Extracted data:

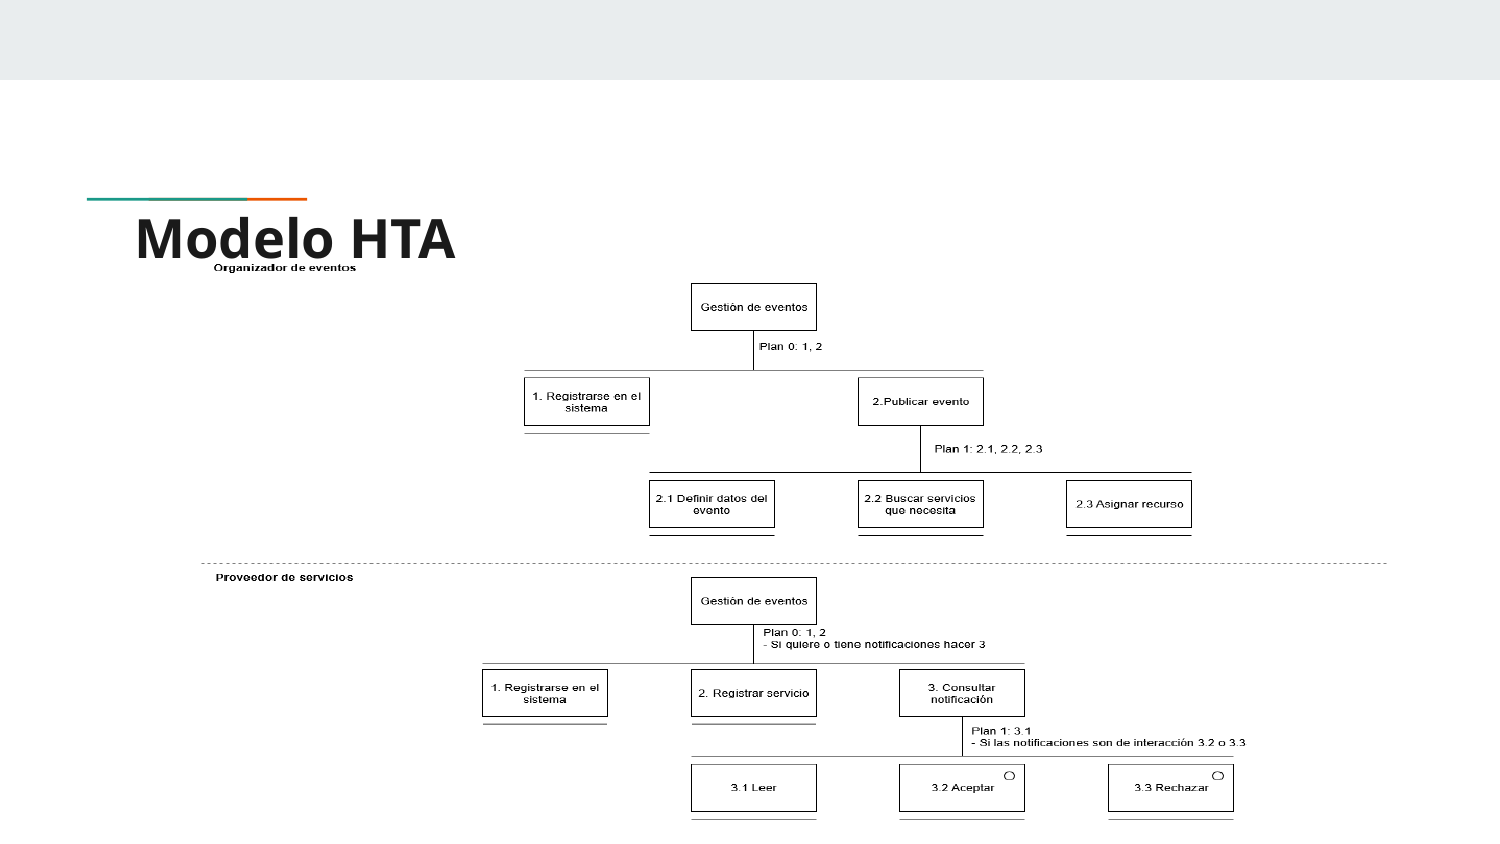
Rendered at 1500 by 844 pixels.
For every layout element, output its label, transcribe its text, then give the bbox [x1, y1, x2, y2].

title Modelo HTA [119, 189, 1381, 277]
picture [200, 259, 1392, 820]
* * *
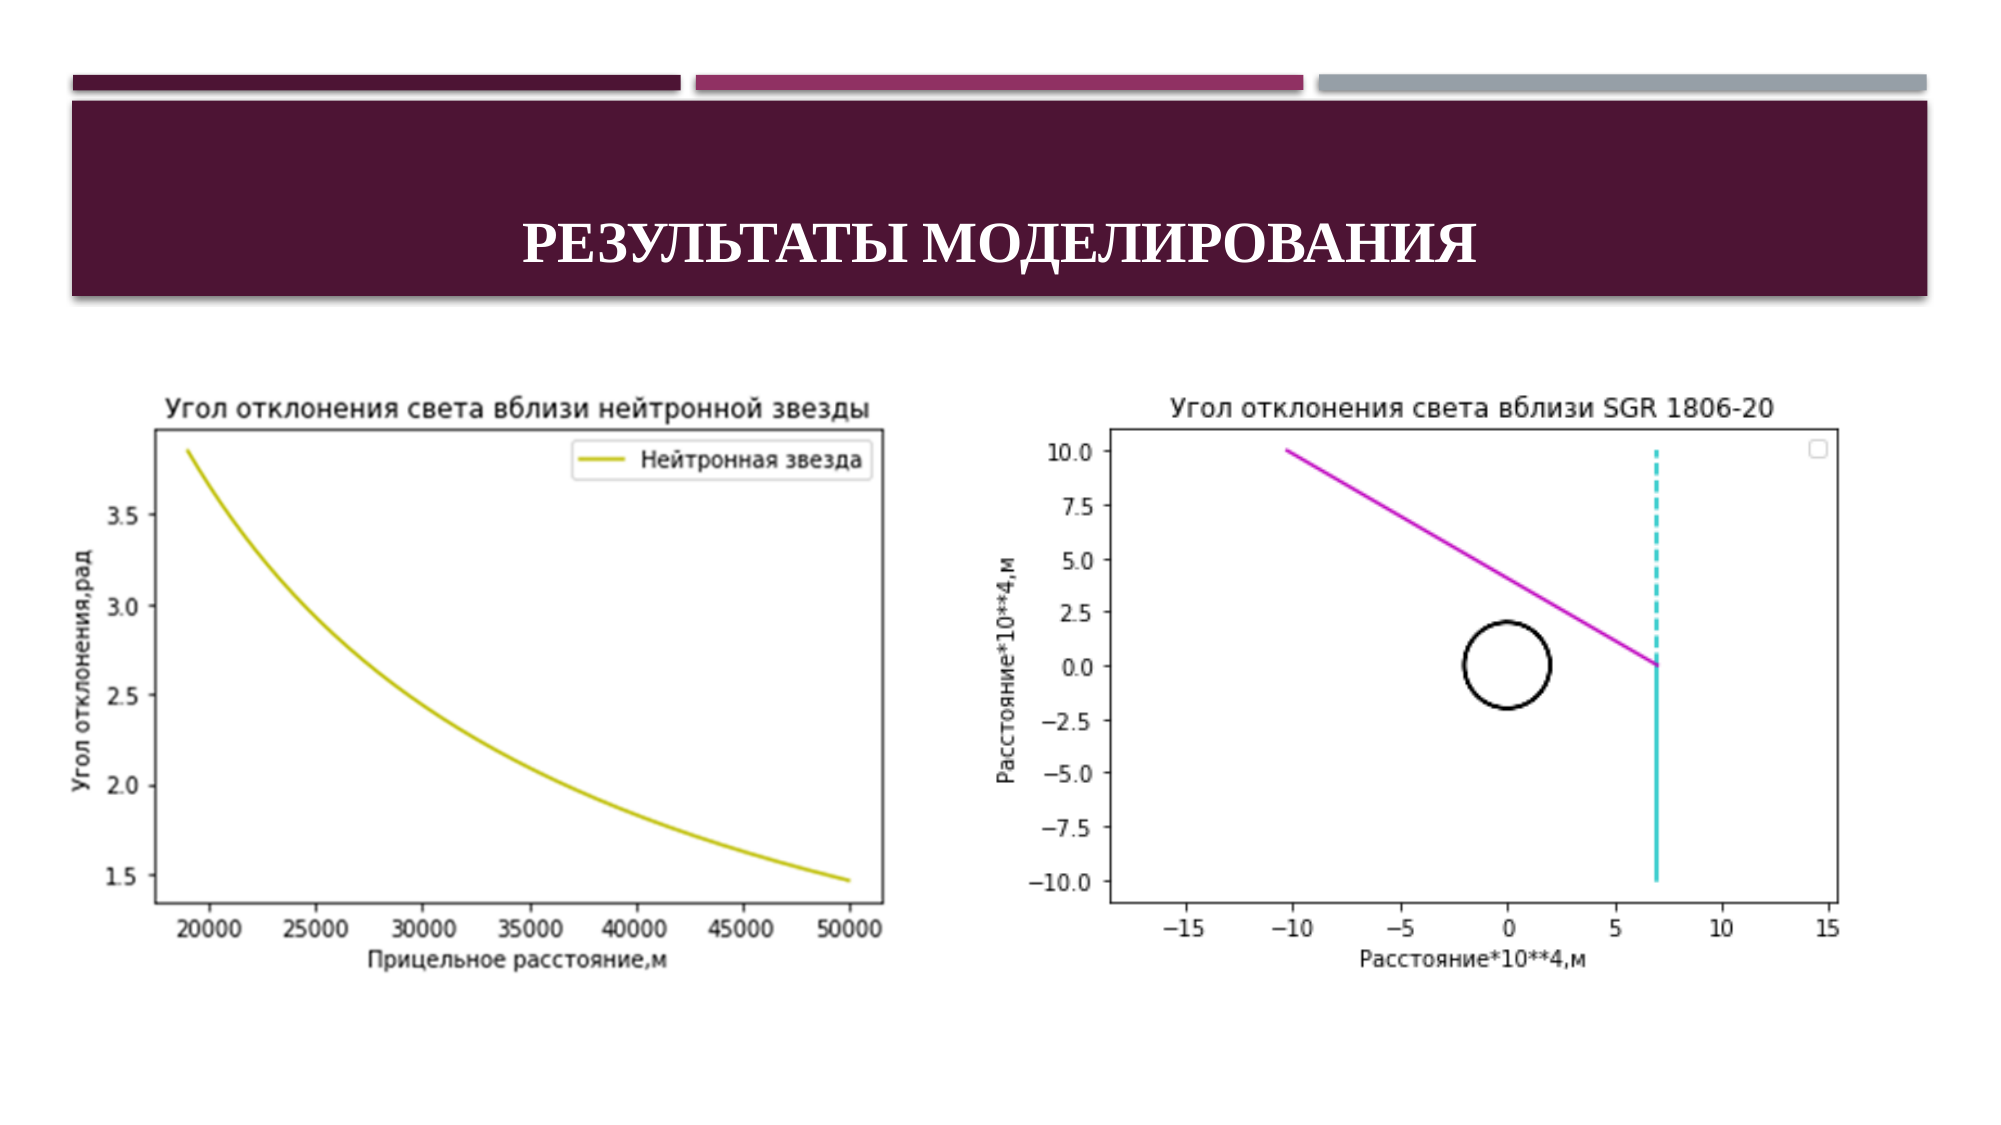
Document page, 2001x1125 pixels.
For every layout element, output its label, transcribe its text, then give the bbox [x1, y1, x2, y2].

Work instructions:
Look through the material above for the word "pixels" and copy every line that has it.

Your response:
Rendered at 1500 by 844 pixels.
Document page, 2001x1125 pixels.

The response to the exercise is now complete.